While many people don’t realize they are pregnant until after six weeks, Nelson said, the time frame is a particular problem for those who are repeatedly raped or abused. To cope with the trauma of the abuse, she said, they often grow numb to what’s happening to their bodies.
“That dissociation can lead to a detachment from reality and the fact that she’s pregnant,” Nelson said. “And so, there again, she is not going to know that she is pregnant by six weeks and she’s not going to be able to resolve that pregnancy.”
Monica Faulkner, a social worker in Austin who has worked with sexual assault survivors, said not having the option of terminating a pregnancy will make recovering from an assault harder.
“The impact of finally coming forward and then being told there are no options for you is devastating,” said Faulkner, who directs the Texas Institute for Child & Family Wellbeing at the University of Texas-Austin.
Being forced to carry a pregnancy to term can be harmful financially, psychologically and, sometimes, physically.

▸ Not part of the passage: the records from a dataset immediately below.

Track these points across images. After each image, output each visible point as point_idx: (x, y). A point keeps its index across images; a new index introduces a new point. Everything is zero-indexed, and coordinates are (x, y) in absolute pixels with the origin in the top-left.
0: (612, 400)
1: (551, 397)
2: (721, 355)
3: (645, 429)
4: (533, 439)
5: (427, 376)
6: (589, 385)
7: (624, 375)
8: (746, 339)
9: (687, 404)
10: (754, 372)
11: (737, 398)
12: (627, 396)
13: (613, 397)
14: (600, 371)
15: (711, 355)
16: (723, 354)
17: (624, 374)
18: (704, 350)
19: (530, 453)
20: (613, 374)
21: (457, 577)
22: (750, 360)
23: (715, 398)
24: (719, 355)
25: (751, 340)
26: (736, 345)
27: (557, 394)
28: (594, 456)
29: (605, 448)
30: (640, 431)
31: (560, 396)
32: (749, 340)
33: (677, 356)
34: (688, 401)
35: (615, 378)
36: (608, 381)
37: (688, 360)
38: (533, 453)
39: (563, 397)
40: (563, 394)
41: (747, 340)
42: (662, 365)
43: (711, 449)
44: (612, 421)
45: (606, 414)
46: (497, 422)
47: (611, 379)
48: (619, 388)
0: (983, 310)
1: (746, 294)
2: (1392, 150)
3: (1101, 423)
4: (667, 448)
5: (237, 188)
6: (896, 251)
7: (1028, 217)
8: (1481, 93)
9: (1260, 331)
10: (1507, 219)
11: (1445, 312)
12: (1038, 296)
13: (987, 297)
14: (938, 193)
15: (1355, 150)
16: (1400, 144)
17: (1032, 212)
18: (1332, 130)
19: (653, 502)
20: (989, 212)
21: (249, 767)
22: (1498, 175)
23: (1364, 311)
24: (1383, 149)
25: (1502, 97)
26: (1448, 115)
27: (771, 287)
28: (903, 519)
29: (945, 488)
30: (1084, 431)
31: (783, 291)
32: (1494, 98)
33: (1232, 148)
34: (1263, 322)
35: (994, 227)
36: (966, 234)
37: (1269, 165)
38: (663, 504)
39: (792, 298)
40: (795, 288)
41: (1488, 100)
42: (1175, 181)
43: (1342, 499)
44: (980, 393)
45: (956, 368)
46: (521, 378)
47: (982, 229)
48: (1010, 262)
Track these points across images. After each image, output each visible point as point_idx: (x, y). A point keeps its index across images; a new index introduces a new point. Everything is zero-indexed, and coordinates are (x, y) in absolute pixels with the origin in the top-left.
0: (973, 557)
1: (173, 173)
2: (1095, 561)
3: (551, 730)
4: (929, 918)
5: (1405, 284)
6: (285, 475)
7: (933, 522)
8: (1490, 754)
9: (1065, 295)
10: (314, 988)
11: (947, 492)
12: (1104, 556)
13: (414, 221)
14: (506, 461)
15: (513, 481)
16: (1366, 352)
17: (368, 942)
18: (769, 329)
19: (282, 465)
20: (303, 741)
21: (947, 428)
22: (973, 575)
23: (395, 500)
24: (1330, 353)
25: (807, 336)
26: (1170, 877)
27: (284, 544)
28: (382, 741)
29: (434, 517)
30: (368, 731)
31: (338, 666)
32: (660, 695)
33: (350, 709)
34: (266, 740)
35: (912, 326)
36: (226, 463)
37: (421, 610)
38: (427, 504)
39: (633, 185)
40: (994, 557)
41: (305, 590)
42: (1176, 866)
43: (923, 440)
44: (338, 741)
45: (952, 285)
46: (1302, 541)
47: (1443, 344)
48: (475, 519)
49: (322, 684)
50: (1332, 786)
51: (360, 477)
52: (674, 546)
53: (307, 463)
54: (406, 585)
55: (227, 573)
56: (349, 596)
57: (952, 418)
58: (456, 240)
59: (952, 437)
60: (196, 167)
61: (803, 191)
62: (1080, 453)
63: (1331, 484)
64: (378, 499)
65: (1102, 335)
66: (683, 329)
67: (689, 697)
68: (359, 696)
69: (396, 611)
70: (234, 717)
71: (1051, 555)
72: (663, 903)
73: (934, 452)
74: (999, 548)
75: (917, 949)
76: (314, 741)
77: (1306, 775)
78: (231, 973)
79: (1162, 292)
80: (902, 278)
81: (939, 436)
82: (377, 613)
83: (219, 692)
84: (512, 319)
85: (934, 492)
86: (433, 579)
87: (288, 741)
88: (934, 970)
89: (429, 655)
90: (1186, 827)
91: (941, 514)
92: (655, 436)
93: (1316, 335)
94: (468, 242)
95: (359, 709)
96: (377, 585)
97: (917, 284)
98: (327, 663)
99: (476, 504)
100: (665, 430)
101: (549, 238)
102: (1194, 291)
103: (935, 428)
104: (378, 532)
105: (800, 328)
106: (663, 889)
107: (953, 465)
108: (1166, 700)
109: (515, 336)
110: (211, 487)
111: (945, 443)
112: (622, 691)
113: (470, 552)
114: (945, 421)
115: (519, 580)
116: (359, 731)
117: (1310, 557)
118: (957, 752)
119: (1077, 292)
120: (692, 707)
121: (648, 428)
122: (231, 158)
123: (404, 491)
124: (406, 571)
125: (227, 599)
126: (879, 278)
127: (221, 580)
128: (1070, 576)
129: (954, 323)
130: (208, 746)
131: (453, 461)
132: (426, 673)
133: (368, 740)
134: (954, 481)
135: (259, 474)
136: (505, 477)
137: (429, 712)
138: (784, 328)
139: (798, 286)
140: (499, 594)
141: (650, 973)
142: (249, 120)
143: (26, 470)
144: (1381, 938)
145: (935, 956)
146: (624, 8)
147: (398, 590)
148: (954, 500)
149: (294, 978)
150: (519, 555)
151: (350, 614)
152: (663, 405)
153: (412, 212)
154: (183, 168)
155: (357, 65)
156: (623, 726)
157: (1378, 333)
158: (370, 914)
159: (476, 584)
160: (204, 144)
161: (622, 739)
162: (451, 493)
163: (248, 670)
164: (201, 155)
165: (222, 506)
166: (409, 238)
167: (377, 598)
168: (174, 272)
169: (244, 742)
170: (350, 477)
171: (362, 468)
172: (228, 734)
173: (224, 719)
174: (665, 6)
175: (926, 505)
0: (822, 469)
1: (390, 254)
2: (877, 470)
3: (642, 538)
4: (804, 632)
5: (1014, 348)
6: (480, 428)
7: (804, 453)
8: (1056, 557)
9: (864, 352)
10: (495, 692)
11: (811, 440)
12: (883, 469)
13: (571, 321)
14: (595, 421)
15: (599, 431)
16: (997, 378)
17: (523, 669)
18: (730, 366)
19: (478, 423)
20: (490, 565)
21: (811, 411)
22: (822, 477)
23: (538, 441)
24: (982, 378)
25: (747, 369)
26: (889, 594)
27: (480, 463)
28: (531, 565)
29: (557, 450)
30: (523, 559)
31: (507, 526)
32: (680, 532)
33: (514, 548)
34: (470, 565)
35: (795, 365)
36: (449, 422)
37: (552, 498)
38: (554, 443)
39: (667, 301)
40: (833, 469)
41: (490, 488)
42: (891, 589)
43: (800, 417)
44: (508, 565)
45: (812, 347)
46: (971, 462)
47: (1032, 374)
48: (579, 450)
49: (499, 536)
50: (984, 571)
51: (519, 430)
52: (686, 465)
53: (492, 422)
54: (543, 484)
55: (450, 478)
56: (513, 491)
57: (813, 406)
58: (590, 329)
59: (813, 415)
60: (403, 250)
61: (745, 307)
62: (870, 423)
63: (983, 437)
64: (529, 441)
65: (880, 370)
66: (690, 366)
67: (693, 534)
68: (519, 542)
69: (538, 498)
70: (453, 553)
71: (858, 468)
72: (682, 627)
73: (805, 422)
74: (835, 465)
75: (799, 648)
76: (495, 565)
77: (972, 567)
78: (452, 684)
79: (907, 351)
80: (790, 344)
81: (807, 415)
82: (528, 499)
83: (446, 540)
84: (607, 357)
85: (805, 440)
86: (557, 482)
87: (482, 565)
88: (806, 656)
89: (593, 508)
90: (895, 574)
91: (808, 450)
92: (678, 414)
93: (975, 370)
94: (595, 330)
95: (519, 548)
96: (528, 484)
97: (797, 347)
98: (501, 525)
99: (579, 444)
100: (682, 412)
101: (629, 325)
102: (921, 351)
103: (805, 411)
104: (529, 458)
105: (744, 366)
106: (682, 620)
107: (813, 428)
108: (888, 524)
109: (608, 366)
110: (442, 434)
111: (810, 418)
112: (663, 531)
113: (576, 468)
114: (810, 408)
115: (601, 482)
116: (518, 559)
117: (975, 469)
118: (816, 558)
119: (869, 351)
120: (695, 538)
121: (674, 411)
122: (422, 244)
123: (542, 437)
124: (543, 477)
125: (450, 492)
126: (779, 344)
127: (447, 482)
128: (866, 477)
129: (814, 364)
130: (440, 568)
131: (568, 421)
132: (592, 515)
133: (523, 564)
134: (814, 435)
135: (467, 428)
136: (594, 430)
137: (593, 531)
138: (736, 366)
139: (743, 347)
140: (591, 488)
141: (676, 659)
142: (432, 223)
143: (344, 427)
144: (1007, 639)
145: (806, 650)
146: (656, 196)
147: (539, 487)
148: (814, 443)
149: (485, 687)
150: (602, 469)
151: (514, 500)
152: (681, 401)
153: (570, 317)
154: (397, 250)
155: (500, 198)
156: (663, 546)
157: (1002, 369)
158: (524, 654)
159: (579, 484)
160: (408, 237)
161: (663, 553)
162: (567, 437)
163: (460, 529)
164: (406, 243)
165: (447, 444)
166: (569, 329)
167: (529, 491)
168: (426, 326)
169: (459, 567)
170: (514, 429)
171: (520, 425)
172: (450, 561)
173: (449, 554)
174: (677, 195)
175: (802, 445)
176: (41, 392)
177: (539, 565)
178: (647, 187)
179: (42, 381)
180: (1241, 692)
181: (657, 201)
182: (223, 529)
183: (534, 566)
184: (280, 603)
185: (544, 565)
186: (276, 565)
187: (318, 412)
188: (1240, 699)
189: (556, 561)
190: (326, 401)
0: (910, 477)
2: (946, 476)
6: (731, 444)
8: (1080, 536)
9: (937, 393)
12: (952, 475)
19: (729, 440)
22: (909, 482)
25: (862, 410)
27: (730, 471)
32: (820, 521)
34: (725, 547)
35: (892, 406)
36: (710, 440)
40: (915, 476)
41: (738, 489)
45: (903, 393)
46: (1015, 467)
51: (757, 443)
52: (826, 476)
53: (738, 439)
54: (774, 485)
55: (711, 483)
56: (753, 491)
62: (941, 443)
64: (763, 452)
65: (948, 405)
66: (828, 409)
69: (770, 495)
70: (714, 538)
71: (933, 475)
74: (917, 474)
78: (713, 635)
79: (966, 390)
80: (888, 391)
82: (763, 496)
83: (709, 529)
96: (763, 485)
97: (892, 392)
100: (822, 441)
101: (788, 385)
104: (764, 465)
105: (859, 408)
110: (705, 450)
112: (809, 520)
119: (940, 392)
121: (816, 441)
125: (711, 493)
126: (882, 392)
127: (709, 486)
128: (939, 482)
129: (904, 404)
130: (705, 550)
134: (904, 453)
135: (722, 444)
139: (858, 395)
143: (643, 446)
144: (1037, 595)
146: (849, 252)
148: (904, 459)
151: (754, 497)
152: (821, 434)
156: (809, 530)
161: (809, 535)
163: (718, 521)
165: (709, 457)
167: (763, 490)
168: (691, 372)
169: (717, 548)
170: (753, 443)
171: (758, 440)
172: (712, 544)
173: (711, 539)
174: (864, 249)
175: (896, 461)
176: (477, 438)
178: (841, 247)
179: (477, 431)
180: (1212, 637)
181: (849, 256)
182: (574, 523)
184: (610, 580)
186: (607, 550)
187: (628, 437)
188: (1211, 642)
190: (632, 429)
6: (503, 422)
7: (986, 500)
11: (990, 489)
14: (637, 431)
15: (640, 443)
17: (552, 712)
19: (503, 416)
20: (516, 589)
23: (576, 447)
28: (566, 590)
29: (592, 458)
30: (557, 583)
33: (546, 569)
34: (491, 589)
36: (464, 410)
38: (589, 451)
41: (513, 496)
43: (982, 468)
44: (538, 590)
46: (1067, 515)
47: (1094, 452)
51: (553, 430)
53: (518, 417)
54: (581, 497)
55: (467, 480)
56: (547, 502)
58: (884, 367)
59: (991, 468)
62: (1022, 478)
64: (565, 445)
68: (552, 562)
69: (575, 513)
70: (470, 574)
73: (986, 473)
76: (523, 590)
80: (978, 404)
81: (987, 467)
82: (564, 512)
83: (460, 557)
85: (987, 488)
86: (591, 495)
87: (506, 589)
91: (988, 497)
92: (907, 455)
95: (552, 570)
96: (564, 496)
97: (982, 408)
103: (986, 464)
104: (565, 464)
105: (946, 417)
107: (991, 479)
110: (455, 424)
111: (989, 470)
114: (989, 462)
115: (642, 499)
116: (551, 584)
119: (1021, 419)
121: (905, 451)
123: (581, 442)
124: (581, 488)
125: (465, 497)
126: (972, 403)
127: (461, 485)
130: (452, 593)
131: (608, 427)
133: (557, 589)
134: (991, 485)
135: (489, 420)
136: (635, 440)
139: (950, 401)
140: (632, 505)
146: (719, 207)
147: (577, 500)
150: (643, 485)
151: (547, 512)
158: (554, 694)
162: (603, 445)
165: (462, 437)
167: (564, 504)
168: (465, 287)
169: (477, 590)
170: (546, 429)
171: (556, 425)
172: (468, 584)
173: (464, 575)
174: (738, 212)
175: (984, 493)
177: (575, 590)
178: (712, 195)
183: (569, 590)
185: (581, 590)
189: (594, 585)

For survivors, Nelson said, that burden further strips away agency after their sense of safety and control has already been violated.
“And so, when you have something like SB 8,” Nelson said, “what it is doing is, it’s further taking control and power away from the survivor right at the moment when they need that power and control over their lives to begin healing.”
Faulkner said it’s important to give sexual assault survivors options on how to move forward in their lives. She said SB 8 “clearly is taking away any choice that they have.”